MacArthur and colleagues (MacArthur, Graham, & Schwartz, 1993) have developed an integrated approach to classroom writing instruction designed to accommodate the special needs of disabled writers, as well as those of their non-disabled peers. In this instructional approach, the student writes about authentic topics that have a 'real-world' purpose and relevance. Student writing is regularly shared with classmates and the instructor, with these audiences creating a sustaining social context to motivate and support the writer. Students receive instruction and feedback in an interactive manner, presented both in lecture format and through writing conferences with classmates. Technology (particularly computer word processing) is harnessed to help the writing disabled student to be more productive and to make use of software writing tools to extend his or her own capabilities in written expression.

The instructor follows a uniform daily instructional framework for writing instruction. First, the instructor checks in with students about the status of their current writing projects, then teaches a mini-lesson, next allows the group time to write and to conference with peers and the teacher, and finally arranges for the group to share or publish their work for a larger audience.


At the start of the writing session, the instructor quickly goes around the room, asking each student what writing goal(s) he or she plans to accomplish that day. The instructor records these responses for all to see.


The instructor teaches a mini-lesson relevant to the writing process. Mini-lessons are a useful means to present explicit writing strategies (e.g., an outline for drafting an opinion essay), as well as a forum for reviewing the conventions of writing. Mini-lessons should be kept shore (e.g., 5-10 minutes) to hold the attention of the class.

Student Writing

During the session, substantial time is set aside for students to write. Their writing assignment might be one handed out by the instructor that day or part of a longer composition (e.g., story, extended essay) that the student is writing and editing across multiple days. When possible, student writers are encouraged use computers as aids in composing and editing their work. (Before students can compose efficiently on computers, of course, they must have been trained in keyboarding and use of word-processing software).

····················

> Exercises to complete:
1 > Do these statements agree with the passage on classroom writing instruction? (a) The instructor teaches the mini-lesson before checking in with students about their current writing projects. (b) The instructor writes down each student's goals for the day where the whole class can see them. (c) Every writing assignment is finished within a single session. For each, answer yes or no and quote the words of the passage that decide it.
2 > Can you write the next part of the passage on classroom writing instruction, continuing on from its final sentence?

> Extracted records:
····················

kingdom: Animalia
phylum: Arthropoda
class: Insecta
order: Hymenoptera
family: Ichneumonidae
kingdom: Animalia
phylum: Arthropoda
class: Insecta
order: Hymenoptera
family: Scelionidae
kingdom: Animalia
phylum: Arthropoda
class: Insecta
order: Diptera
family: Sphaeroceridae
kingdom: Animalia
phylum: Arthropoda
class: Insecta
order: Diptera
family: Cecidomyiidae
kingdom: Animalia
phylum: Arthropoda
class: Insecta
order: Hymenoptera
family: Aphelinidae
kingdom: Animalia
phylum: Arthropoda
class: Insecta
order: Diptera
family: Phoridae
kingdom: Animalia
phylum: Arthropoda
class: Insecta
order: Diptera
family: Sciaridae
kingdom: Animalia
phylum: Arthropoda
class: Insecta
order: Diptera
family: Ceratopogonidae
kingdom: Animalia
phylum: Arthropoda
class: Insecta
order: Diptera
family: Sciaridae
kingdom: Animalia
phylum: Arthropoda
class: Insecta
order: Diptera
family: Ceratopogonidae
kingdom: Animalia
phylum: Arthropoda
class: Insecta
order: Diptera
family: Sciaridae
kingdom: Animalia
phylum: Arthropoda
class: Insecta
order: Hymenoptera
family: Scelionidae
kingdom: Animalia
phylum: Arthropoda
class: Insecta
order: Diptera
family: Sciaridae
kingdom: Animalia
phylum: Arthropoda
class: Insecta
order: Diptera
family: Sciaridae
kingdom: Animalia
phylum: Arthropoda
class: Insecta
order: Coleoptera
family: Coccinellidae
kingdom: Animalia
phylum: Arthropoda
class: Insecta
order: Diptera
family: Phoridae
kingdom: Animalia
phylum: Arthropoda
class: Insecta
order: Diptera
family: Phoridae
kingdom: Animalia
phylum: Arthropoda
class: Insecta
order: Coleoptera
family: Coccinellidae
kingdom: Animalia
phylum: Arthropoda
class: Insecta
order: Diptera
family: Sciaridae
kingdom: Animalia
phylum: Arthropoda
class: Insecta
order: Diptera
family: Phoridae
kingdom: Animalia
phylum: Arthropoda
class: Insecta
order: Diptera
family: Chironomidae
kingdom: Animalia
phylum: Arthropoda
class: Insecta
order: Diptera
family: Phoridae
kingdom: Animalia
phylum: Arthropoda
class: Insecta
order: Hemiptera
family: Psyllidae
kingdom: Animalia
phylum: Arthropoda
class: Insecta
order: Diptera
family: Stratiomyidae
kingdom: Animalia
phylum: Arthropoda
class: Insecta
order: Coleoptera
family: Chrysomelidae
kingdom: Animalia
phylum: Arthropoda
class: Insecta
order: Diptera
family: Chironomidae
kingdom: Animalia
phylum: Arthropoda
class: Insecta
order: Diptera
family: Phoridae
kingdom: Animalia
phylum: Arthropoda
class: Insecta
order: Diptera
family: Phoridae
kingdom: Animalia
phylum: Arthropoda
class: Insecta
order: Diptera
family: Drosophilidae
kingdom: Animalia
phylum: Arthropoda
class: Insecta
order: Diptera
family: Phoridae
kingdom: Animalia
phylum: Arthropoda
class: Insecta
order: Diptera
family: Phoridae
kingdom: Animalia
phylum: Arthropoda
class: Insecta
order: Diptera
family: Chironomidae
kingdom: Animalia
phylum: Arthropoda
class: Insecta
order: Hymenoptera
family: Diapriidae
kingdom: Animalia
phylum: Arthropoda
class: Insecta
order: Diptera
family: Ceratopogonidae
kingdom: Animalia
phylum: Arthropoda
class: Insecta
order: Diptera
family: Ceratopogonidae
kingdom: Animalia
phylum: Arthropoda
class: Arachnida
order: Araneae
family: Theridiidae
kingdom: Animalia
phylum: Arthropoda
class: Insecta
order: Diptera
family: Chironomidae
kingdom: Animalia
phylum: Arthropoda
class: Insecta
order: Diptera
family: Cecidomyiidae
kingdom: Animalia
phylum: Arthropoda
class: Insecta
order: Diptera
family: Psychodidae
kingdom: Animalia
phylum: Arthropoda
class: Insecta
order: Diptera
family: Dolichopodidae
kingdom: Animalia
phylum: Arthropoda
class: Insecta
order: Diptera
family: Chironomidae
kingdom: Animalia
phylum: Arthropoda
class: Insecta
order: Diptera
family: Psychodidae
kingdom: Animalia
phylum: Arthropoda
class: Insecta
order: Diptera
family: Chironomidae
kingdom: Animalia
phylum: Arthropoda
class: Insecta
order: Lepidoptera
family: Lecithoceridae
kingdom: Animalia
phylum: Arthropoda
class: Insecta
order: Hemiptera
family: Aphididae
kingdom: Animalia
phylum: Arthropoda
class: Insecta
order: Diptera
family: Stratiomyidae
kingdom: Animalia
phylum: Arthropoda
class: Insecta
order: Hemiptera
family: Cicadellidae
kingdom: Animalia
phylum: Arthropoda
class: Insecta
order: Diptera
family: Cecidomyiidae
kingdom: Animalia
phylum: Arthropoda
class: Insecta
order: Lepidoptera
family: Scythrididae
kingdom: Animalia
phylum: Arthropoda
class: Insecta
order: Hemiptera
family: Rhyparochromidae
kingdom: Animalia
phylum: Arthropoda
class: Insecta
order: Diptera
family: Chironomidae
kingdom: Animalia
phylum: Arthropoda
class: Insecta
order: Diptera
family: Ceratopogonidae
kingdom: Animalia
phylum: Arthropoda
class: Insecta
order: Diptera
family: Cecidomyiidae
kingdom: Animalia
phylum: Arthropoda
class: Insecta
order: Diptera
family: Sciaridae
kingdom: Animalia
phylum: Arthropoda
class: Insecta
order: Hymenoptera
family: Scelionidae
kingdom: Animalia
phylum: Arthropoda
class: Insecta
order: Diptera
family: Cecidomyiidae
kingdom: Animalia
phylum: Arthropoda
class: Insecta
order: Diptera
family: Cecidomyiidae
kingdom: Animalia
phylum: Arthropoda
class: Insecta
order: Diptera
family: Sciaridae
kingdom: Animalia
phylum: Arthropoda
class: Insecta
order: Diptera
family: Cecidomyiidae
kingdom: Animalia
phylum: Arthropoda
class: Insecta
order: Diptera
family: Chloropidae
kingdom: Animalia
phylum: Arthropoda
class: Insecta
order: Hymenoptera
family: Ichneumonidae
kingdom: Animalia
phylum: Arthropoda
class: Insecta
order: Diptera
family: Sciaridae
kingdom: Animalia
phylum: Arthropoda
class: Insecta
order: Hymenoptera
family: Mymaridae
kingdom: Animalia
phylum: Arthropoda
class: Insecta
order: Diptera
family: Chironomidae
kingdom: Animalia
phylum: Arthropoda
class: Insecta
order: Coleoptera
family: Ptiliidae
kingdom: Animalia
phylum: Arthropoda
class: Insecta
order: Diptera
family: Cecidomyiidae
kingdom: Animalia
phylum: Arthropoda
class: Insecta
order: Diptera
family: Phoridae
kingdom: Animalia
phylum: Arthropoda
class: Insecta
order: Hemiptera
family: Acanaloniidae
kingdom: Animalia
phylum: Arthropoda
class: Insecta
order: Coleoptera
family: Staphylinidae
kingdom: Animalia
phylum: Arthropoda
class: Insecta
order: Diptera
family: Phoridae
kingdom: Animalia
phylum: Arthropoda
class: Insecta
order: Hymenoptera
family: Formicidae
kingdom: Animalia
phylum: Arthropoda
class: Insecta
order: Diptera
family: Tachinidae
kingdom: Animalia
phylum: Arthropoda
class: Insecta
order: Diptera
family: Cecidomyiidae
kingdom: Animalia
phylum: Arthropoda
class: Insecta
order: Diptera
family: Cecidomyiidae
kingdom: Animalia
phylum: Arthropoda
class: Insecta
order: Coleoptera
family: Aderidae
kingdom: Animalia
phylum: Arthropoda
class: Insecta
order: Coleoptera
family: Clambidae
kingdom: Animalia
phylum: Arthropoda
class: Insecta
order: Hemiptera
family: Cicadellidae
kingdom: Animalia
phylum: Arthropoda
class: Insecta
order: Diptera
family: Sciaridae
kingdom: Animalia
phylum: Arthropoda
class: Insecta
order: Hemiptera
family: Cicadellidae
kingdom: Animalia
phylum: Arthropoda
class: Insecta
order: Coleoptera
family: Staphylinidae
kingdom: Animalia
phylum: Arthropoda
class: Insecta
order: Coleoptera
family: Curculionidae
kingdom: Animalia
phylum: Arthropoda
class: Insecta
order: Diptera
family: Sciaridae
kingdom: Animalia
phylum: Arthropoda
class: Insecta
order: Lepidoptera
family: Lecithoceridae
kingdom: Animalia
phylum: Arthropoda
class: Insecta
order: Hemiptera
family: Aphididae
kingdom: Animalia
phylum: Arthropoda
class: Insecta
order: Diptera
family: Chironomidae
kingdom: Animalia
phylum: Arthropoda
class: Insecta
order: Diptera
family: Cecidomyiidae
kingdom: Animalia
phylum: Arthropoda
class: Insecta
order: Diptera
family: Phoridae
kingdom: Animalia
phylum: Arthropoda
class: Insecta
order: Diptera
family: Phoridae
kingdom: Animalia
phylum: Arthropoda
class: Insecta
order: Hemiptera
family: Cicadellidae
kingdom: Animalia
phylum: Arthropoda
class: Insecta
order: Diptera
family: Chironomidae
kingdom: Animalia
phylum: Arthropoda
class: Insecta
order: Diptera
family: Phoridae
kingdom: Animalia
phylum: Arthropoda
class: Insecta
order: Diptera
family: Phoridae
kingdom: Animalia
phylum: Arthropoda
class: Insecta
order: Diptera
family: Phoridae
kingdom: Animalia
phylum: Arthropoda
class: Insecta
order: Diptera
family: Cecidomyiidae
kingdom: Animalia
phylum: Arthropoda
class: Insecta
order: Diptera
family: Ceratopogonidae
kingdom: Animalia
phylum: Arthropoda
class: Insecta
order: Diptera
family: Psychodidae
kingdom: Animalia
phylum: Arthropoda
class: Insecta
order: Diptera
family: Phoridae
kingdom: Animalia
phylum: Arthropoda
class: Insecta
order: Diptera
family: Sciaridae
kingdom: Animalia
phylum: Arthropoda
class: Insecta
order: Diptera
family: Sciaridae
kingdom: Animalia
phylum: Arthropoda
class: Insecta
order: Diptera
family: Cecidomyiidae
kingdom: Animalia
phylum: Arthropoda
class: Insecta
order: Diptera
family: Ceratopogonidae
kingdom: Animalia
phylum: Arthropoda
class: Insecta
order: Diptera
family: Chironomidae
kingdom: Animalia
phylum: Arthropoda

····················

> Expected results:
1 >
(a) No: "First, the instructor checks in with students about the status of their current writing projects, then teaches a mini-lesson"
(b) Yes: "The instructor records these responses for all to see."
(c) No: "part of a longer composition (e.g., story, extended essay) that the student is writing and editing across multiple days"

2 >
Peer & Teacher Conferences.

Writers need timely, gentle, focused feedback from readers of their work in order to improve their compositions. At the end of the daily writing block, the student may sit with a classmate to review each other's work, using a structured peer editing strategy. During this discussion time, the teacher also holds brief individual conferences with students to review their work, have students evaluate how successfully they completed their writing goals for the day, and hear writers' thoughts about how they might plan to further develop a writing assignment.

Group Sharing or Publishing.

At the end of each session, writing produced that day is shared with the whole class. Students might volunteer to read passages aloud from their compositions. Another method of sharing might be for the students to post their work on the classroom wall or bulletin board for everyone to read and respond to. Periodically, polished student work might be displayed in a public area of the school for all to read, published in an anthology of school writings, read aloud at school assemblies, or published on the Internet.


  • MacArthur, C., Graham, S., & Schwarz, S. (1993). Integrating strategy instruction and word processing into a process approach to writing instruction. School Psychology Review, 22, 671-681).